The objective brought peace.
And right now, the objective was to kill the two small things.
3.
Knight sensed that they were being watched. That animal part of his brain that had saved him so many times in the past screamed that they were not alone. He learned to trust his instincts long ago, but his options were limited.
Mueller was a dead weight against his shoulder, and his lungs burned for air from carrying the man down the ten flights of stairs necessary to reach street level. He dropped the wounded soldier onto the curb and glanced around the abandoned streets.
The buildings were beautiful and clean—shining pillars of glass, concrete and steel that would have been at home in any major city within the U.S.. The only difference being that these buildings were empty, while scores of men, women and children inhabited their U.S. counterparts. In fact, Knight was sure that this was the cleanest street he had ever seen, much cleaner than even the most environmentally conscious city back in the states.
Empty storefronts and lobbies decorated with red and white realtor signs coupled with the lack of cars and people gave rise to memories of the best visions of the apocalypse that Hollywood had churned out. But in most of those films, the buildings and streets were in decay and falling in on themselves. The cleanliness and beauty of the scene actually made it feel more disturbing, as if all the people in the world had simply vanished.
Knight turned back to Mueller and said, “Where’s the rendezvous point?”
/> Mueller coughed into his hand. He was tall with sandy blonde hair and a surfer’s tan, but his voice sounded small and frail. “Judging from our last position before we went down, we’re a little over three clicks from the staging area.

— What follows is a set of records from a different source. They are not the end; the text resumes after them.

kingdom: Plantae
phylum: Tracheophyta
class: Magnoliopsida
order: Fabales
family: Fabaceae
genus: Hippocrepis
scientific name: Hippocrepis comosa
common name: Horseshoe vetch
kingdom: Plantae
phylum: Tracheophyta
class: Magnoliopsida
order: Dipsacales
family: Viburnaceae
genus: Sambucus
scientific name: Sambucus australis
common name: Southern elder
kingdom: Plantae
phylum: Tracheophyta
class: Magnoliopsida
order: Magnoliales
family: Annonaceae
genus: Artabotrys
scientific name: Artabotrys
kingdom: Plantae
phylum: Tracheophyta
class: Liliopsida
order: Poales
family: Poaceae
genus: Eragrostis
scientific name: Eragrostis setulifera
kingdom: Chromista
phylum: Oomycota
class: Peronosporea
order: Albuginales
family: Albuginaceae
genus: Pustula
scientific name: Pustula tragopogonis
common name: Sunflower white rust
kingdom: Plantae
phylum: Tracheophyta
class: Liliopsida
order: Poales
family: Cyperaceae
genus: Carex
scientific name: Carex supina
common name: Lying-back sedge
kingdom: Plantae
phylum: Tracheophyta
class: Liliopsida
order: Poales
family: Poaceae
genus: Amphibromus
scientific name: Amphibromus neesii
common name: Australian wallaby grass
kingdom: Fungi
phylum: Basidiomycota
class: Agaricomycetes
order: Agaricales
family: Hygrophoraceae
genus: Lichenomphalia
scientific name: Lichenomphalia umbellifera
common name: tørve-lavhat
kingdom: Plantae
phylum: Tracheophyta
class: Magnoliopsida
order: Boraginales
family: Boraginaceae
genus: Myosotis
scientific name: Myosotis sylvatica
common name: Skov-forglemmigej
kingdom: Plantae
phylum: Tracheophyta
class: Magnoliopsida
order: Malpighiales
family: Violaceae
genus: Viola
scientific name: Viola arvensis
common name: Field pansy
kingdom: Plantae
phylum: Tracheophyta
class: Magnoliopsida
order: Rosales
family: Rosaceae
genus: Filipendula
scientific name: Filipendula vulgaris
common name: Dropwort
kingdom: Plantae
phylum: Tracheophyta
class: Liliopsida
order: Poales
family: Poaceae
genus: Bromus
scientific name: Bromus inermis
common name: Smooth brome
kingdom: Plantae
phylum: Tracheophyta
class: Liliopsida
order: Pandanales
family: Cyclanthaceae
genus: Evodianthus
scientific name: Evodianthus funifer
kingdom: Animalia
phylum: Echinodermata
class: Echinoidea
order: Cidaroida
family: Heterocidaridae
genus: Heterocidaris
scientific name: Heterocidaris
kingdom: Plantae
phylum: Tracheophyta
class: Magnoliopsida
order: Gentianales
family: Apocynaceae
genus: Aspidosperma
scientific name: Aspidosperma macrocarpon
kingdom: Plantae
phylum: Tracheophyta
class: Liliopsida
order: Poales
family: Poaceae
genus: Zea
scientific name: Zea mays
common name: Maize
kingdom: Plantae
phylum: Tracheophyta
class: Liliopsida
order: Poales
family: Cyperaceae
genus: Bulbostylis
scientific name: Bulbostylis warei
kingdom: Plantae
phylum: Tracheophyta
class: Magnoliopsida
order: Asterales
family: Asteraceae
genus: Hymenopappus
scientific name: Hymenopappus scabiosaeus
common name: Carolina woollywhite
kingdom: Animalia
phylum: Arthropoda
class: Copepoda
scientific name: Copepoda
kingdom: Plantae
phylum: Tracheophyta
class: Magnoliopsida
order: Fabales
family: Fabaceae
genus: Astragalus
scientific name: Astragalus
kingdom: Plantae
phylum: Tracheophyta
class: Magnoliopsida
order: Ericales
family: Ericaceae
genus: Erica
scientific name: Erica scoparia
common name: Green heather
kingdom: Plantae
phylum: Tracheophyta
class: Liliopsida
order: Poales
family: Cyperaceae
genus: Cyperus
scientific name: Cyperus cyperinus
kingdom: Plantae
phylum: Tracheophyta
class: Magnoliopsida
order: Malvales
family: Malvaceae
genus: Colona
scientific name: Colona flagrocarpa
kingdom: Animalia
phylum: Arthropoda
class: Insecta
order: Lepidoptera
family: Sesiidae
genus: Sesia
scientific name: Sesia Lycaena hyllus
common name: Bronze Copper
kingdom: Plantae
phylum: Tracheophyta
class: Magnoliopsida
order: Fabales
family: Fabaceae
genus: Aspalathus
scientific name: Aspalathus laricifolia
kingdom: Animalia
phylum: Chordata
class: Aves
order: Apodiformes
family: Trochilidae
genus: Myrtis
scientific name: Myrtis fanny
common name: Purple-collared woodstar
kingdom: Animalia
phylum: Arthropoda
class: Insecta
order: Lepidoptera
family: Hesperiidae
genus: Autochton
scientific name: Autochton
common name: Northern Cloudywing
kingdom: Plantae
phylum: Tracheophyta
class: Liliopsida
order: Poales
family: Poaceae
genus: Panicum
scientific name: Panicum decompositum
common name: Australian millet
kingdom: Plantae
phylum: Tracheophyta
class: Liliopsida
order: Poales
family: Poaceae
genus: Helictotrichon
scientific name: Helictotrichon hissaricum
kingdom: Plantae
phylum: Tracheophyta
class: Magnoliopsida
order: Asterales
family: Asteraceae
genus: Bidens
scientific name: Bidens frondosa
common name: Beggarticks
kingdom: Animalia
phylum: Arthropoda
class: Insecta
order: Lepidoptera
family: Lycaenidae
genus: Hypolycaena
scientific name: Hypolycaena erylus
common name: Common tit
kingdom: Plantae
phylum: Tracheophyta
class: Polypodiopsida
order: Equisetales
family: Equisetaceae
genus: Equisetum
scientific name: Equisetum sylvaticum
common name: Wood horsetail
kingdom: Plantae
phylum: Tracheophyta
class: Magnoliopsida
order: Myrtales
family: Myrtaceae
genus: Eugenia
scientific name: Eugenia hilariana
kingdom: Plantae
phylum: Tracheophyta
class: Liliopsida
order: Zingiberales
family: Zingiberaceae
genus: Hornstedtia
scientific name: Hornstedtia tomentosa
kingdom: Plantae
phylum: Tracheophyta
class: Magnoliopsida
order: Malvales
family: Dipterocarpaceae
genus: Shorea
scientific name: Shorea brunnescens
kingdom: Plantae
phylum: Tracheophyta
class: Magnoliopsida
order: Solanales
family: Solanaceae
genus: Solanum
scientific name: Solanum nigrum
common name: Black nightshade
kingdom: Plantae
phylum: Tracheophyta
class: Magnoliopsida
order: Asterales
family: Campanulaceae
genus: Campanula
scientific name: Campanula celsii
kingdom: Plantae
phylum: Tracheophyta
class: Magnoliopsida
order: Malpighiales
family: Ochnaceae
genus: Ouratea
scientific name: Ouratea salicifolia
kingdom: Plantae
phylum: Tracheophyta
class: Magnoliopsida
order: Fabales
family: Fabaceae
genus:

We were supposed to land in the parking lot outside of an empty warehouse in the industrial district. I don’t know what the hell hit us.”
Knight’s eyes continued to scan the buildings as he replied. “Most people don’t get to feel an electromagnetic pulse. They’re most commonly associated as an after effect of a nuclear detonation. But the eggheads have also been developing directed EMP weaponry for years. Which means that whoever hit us is well-equipped.”
He squatted down to eye level with Mueller and fixed him with an intense gaze. “If you know anything about this mission, you need to tell me right now.”
Mueller shrugged. “Sorry, the brass never tells me anything. They just say where and when to fly, and that’s what I do. I don’t ask questions, and I figure that if I need to know, then somebody’ll fill me in.”
“Well, I need to know. You’re sure that you didn’t hear anything?”
Mueller hesitated a moment and then said, “I did hear a rumor about a covert military base being hit and a whole team of spec ops soldiers being wiped out, but I figured it was just a ghost story.”
Knight shook his head and cursed General Keasling for dragging him into this mess without even supplying him with the basic details of the mission. He had been wreck diving off the coast of Thailand for the week, and had been enjoying good food and beautiful company, when he had received the message. Deep Blue, a.k.a. Tom Duncan, the former president of the United States, and the brains behind Chess Team, informed him that Keasling had requested the team’s brand of assistance on a very sensitive black op into China. Keasling had provided a time and location for pickup and little else. Knight had been instructed to rendezvous with a team from Delta already onsite where he would receive a full briefing and equipment. He shook his head in disgust; there was nothing like jumping blind into a hot zone. It was never supposed to play out that way in the age of information, but Keasling always did play his cards close to the chest.